→ Directions for this task: Everything from the line containing "РЕЗУЛЬТАТИВНОСТИ" through the final line of the material is to be restated word for word, and only that.

→ Records for this task:
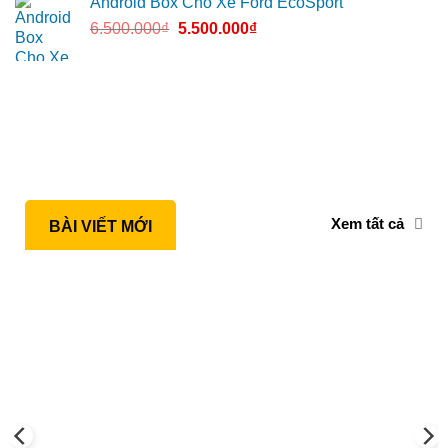
Android Box Cho Xe Ford EcoSport
6.500.000
₫
5.500.000
₫
Xem tất cả
BÀI VIẾT MỚI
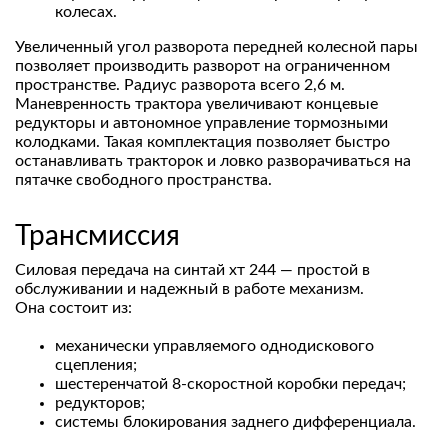
колесах.
Увеличенный угол разворота передней колесной пары
позволяет производить разворот на ограниченном
пространстве. Радиус разворота всего 2,6 м.
Маневренность трактора увеличивают концевые
редукторы и автономное управление тормозными
колодками. Такая комплектация позволяет быстро
останавливать тракторок и ловко разворачиваться на
пятачке свободного пространства.
Трансмиссия
Силовая передача на синтай хт 244 — простой в
обслуживании и надежный в работе механизм.
Она состоит из:
механически управляемого однодискового
сцепления;
шестеренчатой 8-скоростной коробки передач;
редукторов;
системы блокирования заднего дифференциала.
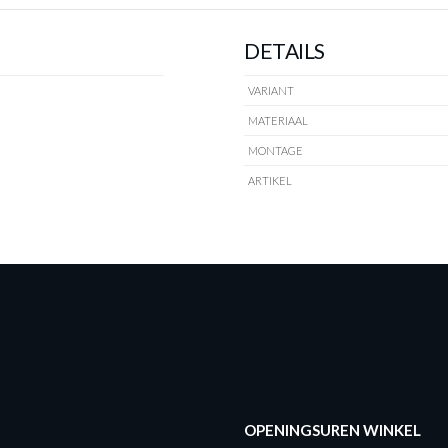
DETAILS
VARIANT
MATERIAAL
MONTAGE
ARTIKEL
OPENINGSUREN WINKEL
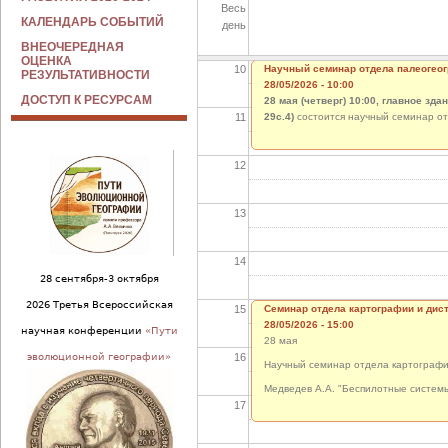
Весь
09
КАЛЕНДАРЬ СОБЫТИЙ
день
ВНЕОЧЕРЕДНАЯ
ОЦЕНКА
10
Научный семинар отдела палеогеог
РЕЗУЛЬТАТИВНОСТИ
28/05/2026 - 10:00
ДОСТУП К РЕСУРСАМ
28 мая (четверг) 10:00, главное зд
11
29с.4)
состоится научный семинар о
12
13
14
28 сентября-3 октября
2026 Третья Всероссийская
15
Семинар отдела картографии и дис
28/05/2026 - 15:00
научная конференции
«Пути
28 мая
16
эволюционной географии»
Научный семинар отдела картографи
Медведев А.А. "Беспилотные систем
17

→ Answer for the task:
РЕЗУЛЬТАТИВНОСТИ
28/05/2026 - 10:00
ДОСТУП К РЕСУРСАМ
28 мая (четверг) 10:00, главное зд
11
29с.4)
состоится научный семинар о
12
13
14
28 сентября-3 октября
2026 Третья Всероссийская
15
Семинар отдела картографии и дис
28/05/2026 - 15:00
научная конференции
«Пути
28 мая
16
эволюционной географии»
Научный семинар отдела картографи
Медведев А.А. "Беспилотные систем
17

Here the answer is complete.